The disciples of the Man from Nazareth, declared that death could not and did not hold their teacher. They spread out into the known world to share the message that a personal Word of Grace and Truth had come and dwelt upon the earth with wisdom and love—albeit a wisdom and love the powers and principalities easily ignored. Most people disregarded the message, as did many who heard the message first-hand. However, the message had a mysterious power behind it. Men and women changed as they came into contact with the Babe.

The mysterious wisdom of God, what Apostle Paul declared to be “foolish to the Gentiles” (I Corinthians 1:23), had begun a slow march through history among those who responded. The love of the Man of Sorrows had a power to change hearts. Wherever the message gained traction, it slowly created a future of hope, justice, freedom, justice, and peace. People, families, towns and eventually an empire were changed. A kingdom of wisdom and love slowly formed in history and outlived the Roman Empire and many empires since.

In This Year of our Lord 2021

We are near the end of this “Year of Our Lord” 2021. The powers and principalities are on the loose, as always.

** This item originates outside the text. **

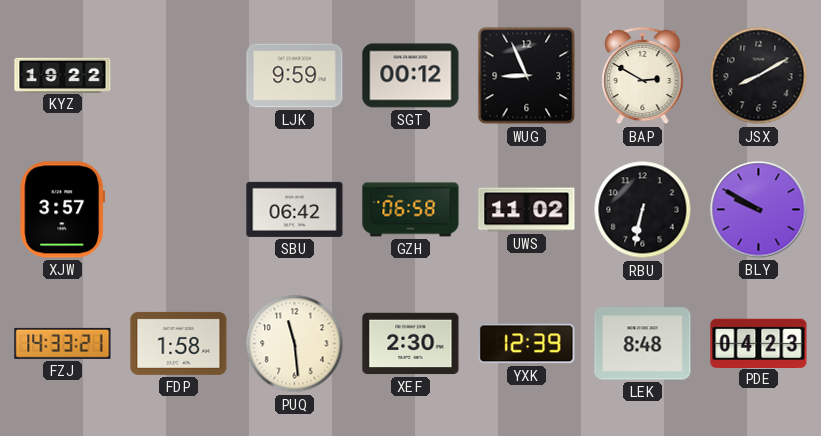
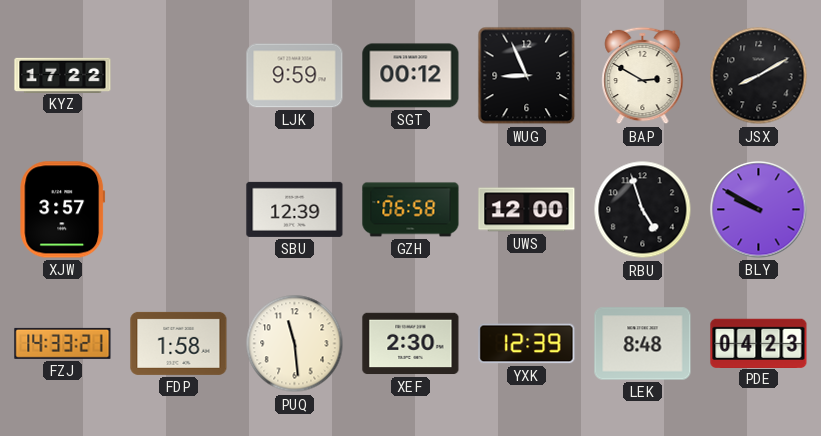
KYZ: 19:22 -> 17:22
SBU: 06:42 -> 12:39
UWS: 11:02 -> 12:00
RBU: 6:32 -> 4:57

Forces of darkness always seem to have grabbed a march on the forces of light in human history. Wisdom seems a powerless thing in the face of shrewdness and deceit. Love appears weak in the face of social, military and political power. However, for those who gaze at the manger and see a light the world cannot see, victory has already come “In Hoc Anno Domini.” The powers and principalities will not finally or forever withstand the Newborn King and his kingdom of love and light.

Merry Christmas,

Chris

[1] Vermont Royster, In Hoc Anno Domini (Wall Street Journal, December 24, 1949) To read a copy, see https://www.wsj.com/articles/in-hoc-anno-domini-1450915168 (Downloaded December 15, 2021).

[2] By 1948, the Russians had determined to drive the Western powers out of Berlin. The blockade of the West occurred prior to Royster’s message and was over by Christmas 1949. The wall itself was not built until 1961, and was finally torn down in 1989. See, Berlin Wall History.Com at https://www.history.com/topics/cold-war/berlin-wall (downloaded December 22, 2021.

[3] Winston S. Churchill, “The Sinews of Peace” (Westminster College, Fulton, Missouri, March 5, 1946). This speech is popularly known as the Iron Curtain Speech. I have made minor typographical corrections for readers of the text. Churchhill wrote “The Sinews of Peace” as a speech with conventions that appropriate to that genre.